EAST LANSING, Mich. – During a hearing before a U.S. Senate subcommittee on Capitol Hill, former USA Gymnastics leaders and former Michigan State University President Lou Anna K. Simon testified on the Larry Nassar case.
"Not a day goes by without me wishing that they'd been caught and punished sooner," Simon said.
Many of the survivors of Nassar's abuse attended the hearing, but they didn't get the answers they were expecting because the former president of USA Gymnastics invoked his Fifth Amendment right and Simon offered answers that only said what she didn't know, not what she did know.
"I am truly horrified that Nassar's crime happened during my tenure," Simon said. "I did not know that he was sexually abusing young women until a former youth gymnast bravely filed her complaint in 2016. Had I known, I would have taken immediate action to prevent him from preying on additional survivors, including terminating his employment and reporting him to police, as was done in 2016. Not a day goes by without me wishing that he had been caught and punished sooner, and not a day goes by without me wondering what we missed or what we could have done to detect his evil."
During the congressional hearing, Steve Penny, the former president of USA Gymnastics, refused to answer any questions.
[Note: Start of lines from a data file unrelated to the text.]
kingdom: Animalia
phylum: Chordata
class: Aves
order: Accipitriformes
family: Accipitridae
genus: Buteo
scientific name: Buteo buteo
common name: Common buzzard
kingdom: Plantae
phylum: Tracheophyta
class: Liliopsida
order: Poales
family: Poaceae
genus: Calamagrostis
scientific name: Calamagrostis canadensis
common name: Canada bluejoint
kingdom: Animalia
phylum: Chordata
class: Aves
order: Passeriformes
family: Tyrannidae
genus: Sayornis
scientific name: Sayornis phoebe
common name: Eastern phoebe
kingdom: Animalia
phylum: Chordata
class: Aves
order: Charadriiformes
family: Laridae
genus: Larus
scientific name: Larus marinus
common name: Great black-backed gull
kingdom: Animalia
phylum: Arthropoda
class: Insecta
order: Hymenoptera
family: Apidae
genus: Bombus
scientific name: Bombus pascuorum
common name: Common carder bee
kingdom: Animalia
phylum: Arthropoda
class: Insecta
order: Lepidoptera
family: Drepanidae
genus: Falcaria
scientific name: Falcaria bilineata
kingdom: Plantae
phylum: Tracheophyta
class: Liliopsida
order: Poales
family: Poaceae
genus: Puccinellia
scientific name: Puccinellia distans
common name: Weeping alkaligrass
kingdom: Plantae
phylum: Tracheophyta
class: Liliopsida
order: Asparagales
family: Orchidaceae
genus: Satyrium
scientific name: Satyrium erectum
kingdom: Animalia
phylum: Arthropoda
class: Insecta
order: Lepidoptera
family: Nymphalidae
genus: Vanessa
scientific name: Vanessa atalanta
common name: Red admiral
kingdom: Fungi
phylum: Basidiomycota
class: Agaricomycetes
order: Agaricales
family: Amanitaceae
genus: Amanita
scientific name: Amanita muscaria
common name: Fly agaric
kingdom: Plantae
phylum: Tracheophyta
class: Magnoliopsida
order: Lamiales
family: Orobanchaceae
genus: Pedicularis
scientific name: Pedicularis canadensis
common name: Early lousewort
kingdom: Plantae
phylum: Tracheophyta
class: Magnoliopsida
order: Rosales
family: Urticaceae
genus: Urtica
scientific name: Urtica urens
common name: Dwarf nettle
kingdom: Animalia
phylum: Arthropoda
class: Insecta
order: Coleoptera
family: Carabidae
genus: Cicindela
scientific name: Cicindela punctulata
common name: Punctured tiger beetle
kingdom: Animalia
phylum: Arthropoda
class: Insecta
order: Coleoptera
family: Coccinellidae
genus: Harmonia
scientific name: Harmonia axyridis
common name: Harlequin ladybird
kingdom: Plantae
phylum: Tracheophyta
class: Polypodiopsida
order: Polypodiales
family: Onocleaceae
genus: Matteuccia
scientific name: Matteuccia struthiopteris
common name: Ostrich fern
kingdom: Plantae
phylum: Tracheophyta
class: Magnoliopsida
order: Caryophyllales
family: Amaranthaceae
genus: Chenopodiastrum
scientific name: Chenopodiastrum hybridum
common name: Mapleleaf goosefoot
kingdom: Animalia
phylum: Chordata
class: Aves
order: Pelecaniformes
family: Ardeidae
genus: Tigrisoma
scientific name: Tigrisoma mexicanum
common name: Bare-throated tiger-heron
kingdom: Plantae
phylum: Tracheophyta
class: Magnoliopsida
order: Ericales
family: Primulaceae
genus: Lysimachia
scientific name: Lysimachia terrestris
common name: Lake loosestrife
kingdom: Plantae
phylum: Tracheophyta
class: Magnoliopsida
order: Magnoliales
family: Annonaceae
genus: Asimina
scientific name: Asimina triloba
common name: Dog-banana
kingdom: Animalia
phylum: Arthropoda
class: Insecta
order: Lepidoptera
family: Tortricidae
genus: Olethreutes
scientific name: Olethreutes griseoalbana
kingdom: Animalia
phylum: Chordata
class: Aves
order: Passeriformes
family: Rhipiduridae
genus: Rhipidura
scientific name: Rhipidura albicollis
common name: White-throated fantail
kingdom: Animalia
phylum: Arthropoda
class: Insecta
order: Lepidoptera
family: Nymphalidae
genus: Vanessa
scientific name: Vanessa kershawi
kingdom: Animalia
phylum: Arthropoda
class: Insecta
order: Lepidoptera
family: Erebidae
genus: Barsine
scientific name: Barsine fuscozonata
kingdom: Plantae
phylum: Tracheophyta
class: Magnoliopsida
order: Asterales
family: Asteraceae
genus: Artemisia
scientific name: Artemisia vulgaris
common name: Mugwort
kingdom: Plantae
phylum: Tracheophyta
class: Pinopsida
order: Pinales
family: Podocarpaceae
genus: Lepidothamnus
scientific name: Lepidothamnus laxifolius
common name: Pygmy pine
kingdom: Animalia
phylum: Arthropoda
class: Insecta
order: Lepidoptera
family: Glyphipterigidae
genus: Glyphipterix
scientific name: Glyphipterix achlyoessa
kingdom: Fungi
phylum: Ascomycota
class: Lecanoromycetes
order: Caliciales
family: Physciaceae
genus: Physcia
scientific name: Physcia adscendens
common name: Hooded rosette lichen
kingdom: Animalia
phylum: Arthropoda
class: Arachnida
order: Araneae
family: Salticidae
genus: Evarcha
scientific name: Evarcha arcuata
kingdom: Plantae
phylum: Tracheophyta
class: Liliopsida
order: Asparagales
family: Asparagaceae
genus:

It got to a point where the ranking chairman kicked him out of the hearing.
"My understanding is that you waited 41 days to contact law enforcement, is that correct?" Jerry Moran asked.
"Mr. Chairman, respectfully, I would like to answer your question," Penny said. "However, I have been instructed by my attorney to assert my rights under the Fifth Amendment."
"You have that right, but you also have a responsibility," Sen. Richard Blumenthal said. "You were part of an organization that, in effect, prioritized medals and money over the young women and girls."
"We certainly would have liked to have been able to hear from you today," Moran said. "Mr. Penny, you are excused."
Nothing has yet been said that will help the committee move forward, but the overarching issue is that the subcommittee wanted to hear answers on what went wrong and how they can prevent a similar incident from happening again.
One of the senators asked if coaches or athletic trainers receive bonuses or financial compensation based on the success of the athletes. The answer was yes, so officials are likely to go back and look at whether trainers might have been turning a blind eye so they didn't lose their bonus.